John Hilton, R. Brownell McGrew, Fred Penney, Karl Albert, Carl Bray and Jimmy Swinnerton were locals known beyond the valley. Painstaking representations of the unusual landscape and its adapted plants were contrasted with loose, interpretive styles. The subject scenery was conducive to both approaches.

Transplants with serious artistic pedigrees like Carl Sammons, Fredrick Chisnall and Sam Hyde Harris coexisted with local charcoal portraitists and cartoonists. Wilton McCoy published his “Painting the Desert” oversized how-to book, recognizable to generations of students, while composing serious canvases.

Commercial art was also surprisingly viable here. Paul Grimm had a studio on Palm Canyon Drive. There, he met President Eisenhower, an avid painter and thereafter companion of Grimm. Stephen Willard sold hand-tinted landscape photographs as souvenirs but was also a painter. O.E.L. Graves’ interesting still life creations graced the covers of The Villager Magazine.

That a local publication would hazard to put fine art on the cover speaks of a rare confidence that even big-city periodicals didn’t have. Graves’ paintings ran the gamut from highly stylized illustrative art to completely surreal depictions of found objects.

Nicholai Fechin, a Russian-born artist, famous for his Native American portraits, lived in a small collection of houses at the base of Mt. San Jacinto. He painted there under the patronage of John Burnham at his extensive enclave, (which survives today as Colony 29.) Burnham wanted to foster the arts by providing a residential colony for their support.

Other artists bought or built houses. Sister and brother Rachel and Marius de Brabrant had a spectacular compound in the Movie Colony where they painted and hosted fellow artist Hanson Puthuff. Carl Bray’s modest board and batten house along Highway 111 survived for decades as his studio and home, and as a testament to the remoteness of his choice spot (in what is now Indiana Wells,) only to be unceremoniously demolished within recent memory to make way for nothing.

Winston Churchill came to paint at Gordon Coutts’ Dar Marroc (now the Korakia Pensione.) Coutts was quite famous in England, Australia and Morocco before settling in Palm Springs. Born in Scotland, he studied in London and Paris. He lived in Australia and Tangiers for long periods. Museums in all these places have his canvases. Traveling to California for a tour, he decided not to return to Tangiers, but instead build a Moorish house on the desert here, which was suffused with the same unusual golden light of North Africa. He spent the rest of his life in Palm Springs, entertaining many visiting artists and dignitaries including Churchill.

And there was Agnes Pelton. Pelton’s paintings bring hundreds of thousands of dollars today, and she is often compared to Georgia O’Keefe as an early pioneering female artist. Pelton worked in oil and pastel and her early figurative work was overtaken later with dreamscapes and abstracts with soft desert light. Now famous, she was a pioneer who graciously donated a painting of a smoke tree to raise funds to start the Desert Art Center.
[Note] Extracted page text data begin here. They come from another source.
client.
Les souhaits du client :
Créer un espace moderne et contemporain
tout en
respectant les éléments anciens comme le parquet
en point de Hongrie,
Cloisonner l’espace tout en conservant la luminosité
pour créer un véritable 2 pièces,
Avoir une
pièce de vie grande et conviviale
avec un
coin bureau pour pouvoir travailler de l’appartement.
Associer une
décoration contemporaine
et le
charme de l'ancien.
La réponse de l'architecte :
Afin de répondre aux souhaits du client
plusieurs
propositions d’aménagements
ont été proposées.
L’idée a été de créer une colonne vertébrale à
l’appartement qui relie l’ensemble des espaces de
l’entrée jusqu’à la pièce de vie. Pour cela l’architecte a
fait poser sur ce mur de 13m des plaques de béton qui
Established in 1950, with the help of Gordon Coutts’ daughter Jeanne, the center hosted art shows, featured art classes and published souvenir books promoting the desert and artists alike. There was even an outpost in Cathedral City where Pelton lived. Today, the Desert Art Center continues to pursue its founding mission.

John Hilton painted with Jimmy Cagney. Earl Cordrey was the official leader of the Palette Club in Palm Springs and at Thunderbird Country Club. A stand of easels with plein air painters was a common sight at picturesque spots throughout the valley. Painting outdoors was a serious recreational activity in the desert for amateurs and professionals alike.

Palm Springs and the desert might be better known today as an artists’ colony had that identity not been obliterated early on by the desert’s growing renown as the secret weekend playground for Hollywood stars. Even so, the fact that a tiny town in the remote desert became a haven for art and artists alike is a delightfully surprising part of our shared history.